On 7 July 1748, Robinson was married to Susanna Philipse (1727–1822) at Trinity Church, New York City. She was the eldest surviving daughter of Frederick Philipse II, second Lord of Philipsburg Manor, a very prosperous 81 mi2 hereditary estate in lower Westchester County. Along with her brother Philip and sisters Margaret and Mary she held a one-quarter interest at the time in the Highland Patent (later one-third), a roughly 250 mi2 landed estate on the Hudson River spanning fully between the Hudson Highlands and the Connecticut Colony border. The Robinsons had ten children, three of whom died young. The surviving children included four boys and a girl:

- Beverly Robinson, Jr. (1754–1816), who married Anna Dorothea Barclay.
- Morris Robinson (1759–1815), who married Margaret Ann Waring.
- Susanna Maria Robinson (1760–1833), who died unmarried.

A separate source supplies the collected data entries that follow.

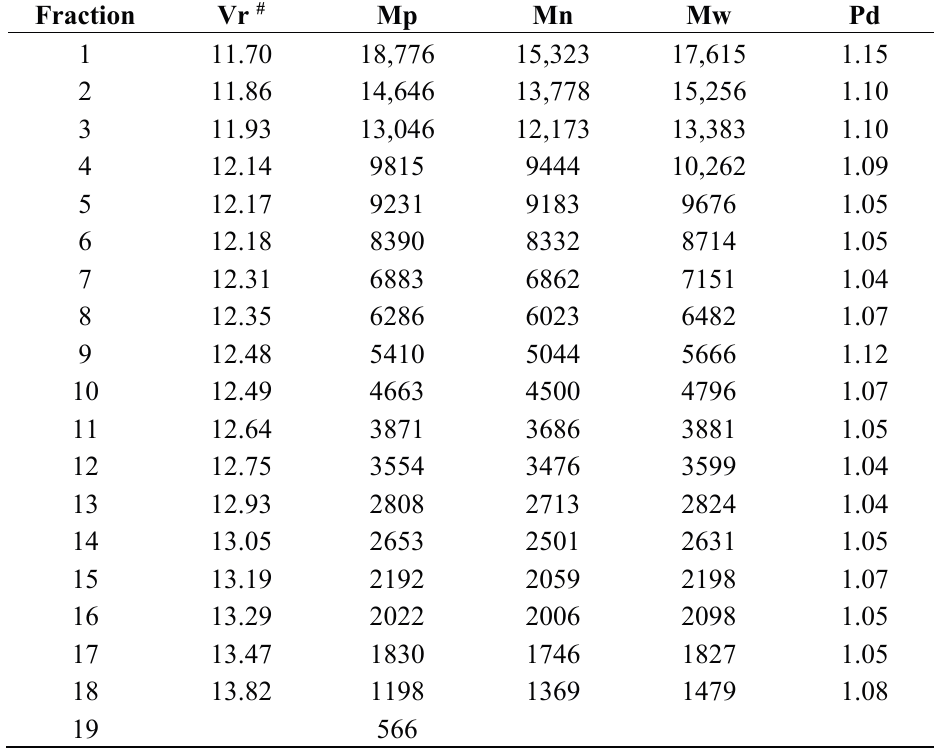
Table 2. In addition to selected fractions, a heparin disaccharide, 2-O-sulfated- α - L -iduronic acid 1 → 4 linked to 6-O-sulfated anhydromannitol residue (molecular mass 566 Da) was used for calibration purpose. Table 2. Characterization by HP-SEC/TDA method of eighteen selected narrow cut fractions obtained from γ -hep by size exclusion chromatography. Mp value of the heparin derived disaccharide is also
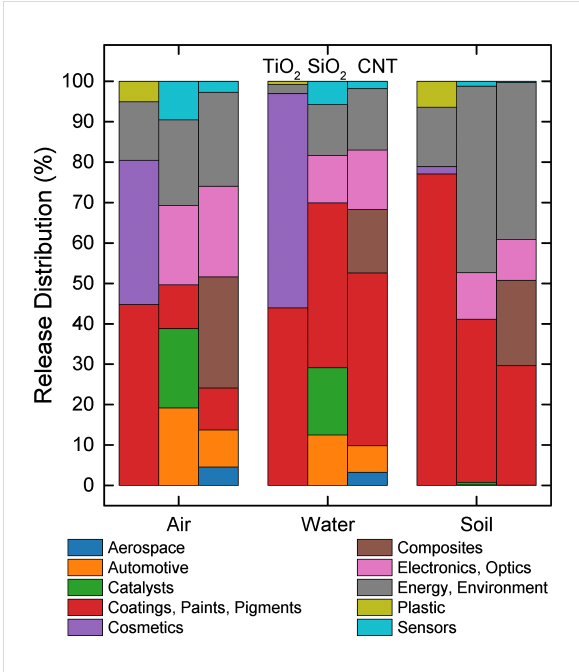
Figure 14: Apportionment of environmental release rates of selected ENMs to specific compartments in the Los Angeles region to different ENM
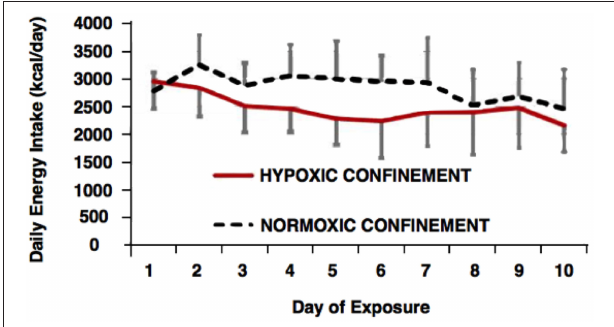
FIGURE 2 | Daily energy intake (kcal.day − 1 ) during the normoxic and hypoxic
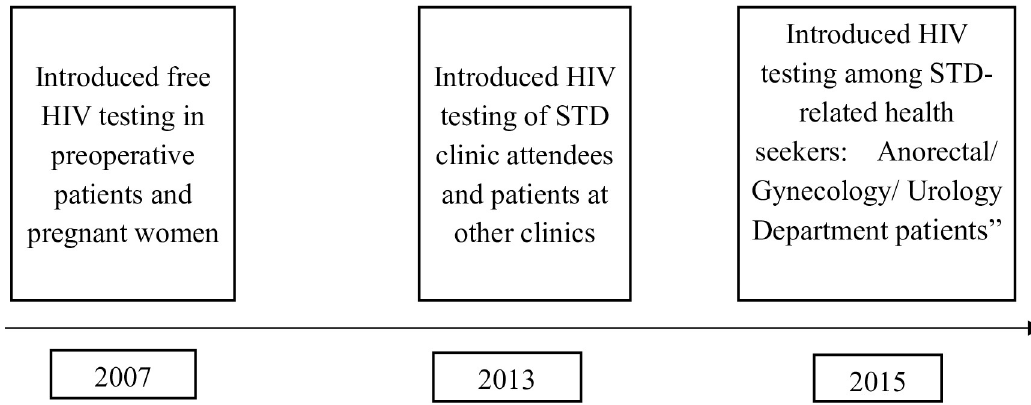
Fig 1. HIV screening strategy in medical institutions from 2007 to 2015. This fig shows the change of HIV screening strategy from 2007 to 2015. It helps the reader understand the results of this study.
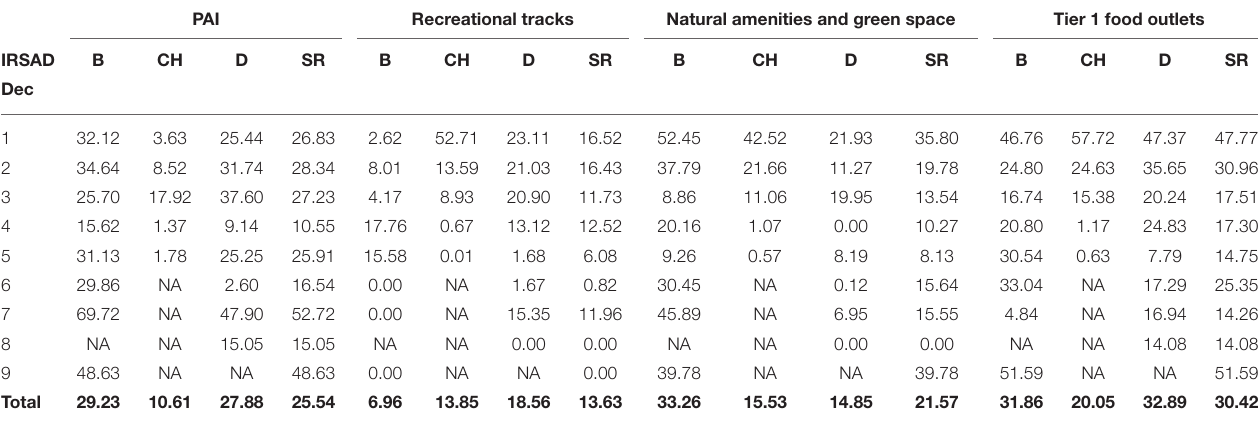
TABLE 5 | Proportion of the population in each region with limited access to PAI and food outlets based on IRSAD. PAI Recreational tracks Natural amenities and green space Tier 1 food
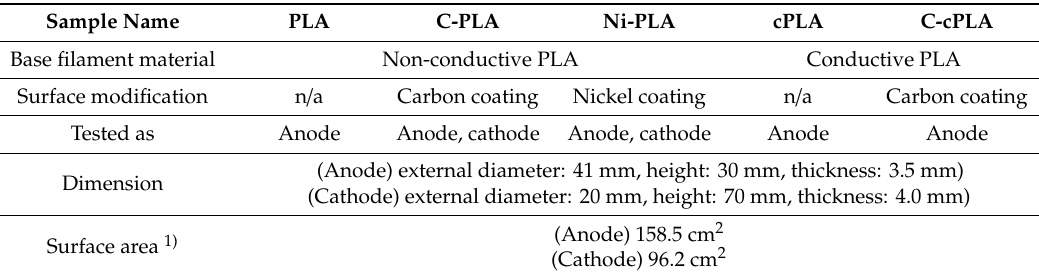
Table 3. Details of 3D printed electrodes tested in the study.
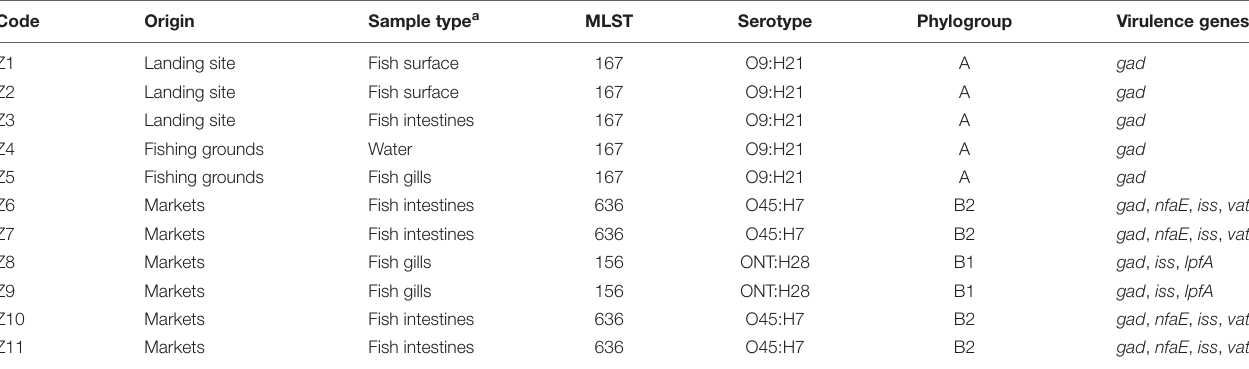
TABLE 2 | Genomic characterization of ESBL-producing Escherichia coli isolated in Nile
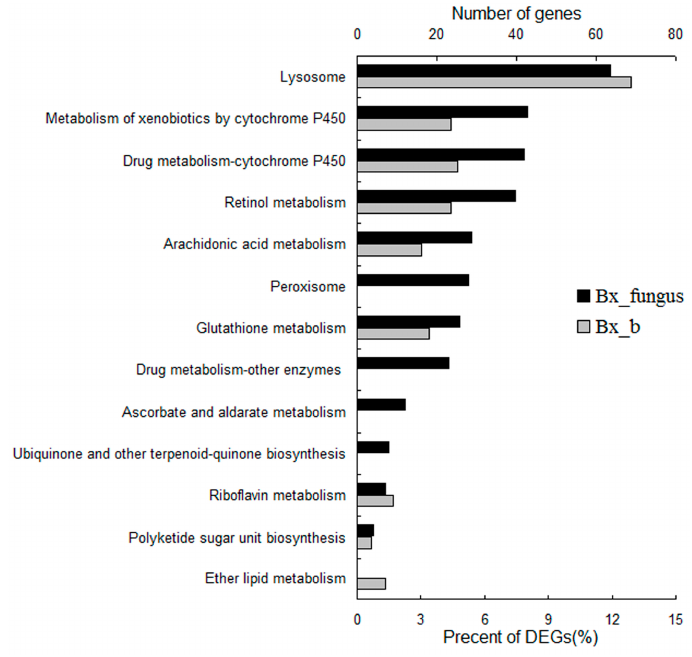
Figure 5. Relative pathways significantly enriched in differentially expressed genes (DEGs) of PWNs treated with endobacterium and fungus PWNs ( p < 0.005). DEGs were enriched in detoxification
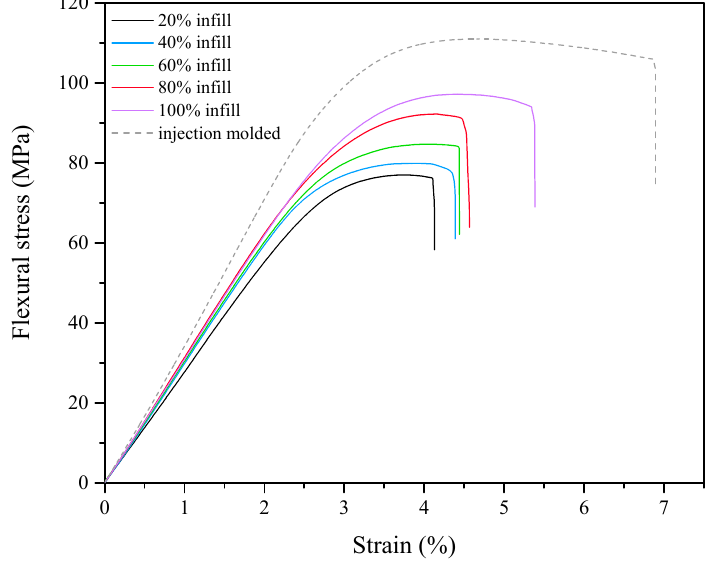
Figure 4. A stress-strain diagram for the three-point bending test. Table 2. Flexural properties of 3D-printed/injection moulded PLA specimens.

- John Robinson (1761–1828), who married Elizabeth Ludlow (1768–1826), a daughter of George Duncan Ludlow, a fellow loyalist who served as the 1st Chief Justice of New Brunswick.
- Frederick Philipse Robinson (1763–1852), who married Grace Boles, daughter of Thomas Boles, Esq., of Charleville, in the early 1790s. After her death in 1806, he married Ann Fernyhough, of Stafford, in 1811 who later died at Tobago.
- William Henry Robinson (1766–1836), who was sent to England at the beginning of the Revolution. He served as the Commissary General of British North America during the War of 1812. He married Catherine Skinner, daughter of General Cortlandt Skinner, and sired a daughter and son, Col. William Henry Skinner.

Like many loyalists who moved to England, Robinson reportedly felt out of place and unappreciated. He resided at Thornbury, near Bristol in Southwest England, and died there on 9 April 1792, at the age of seventy. He was buried at St Mary the Virgin Parish Churchyard in Thornbury.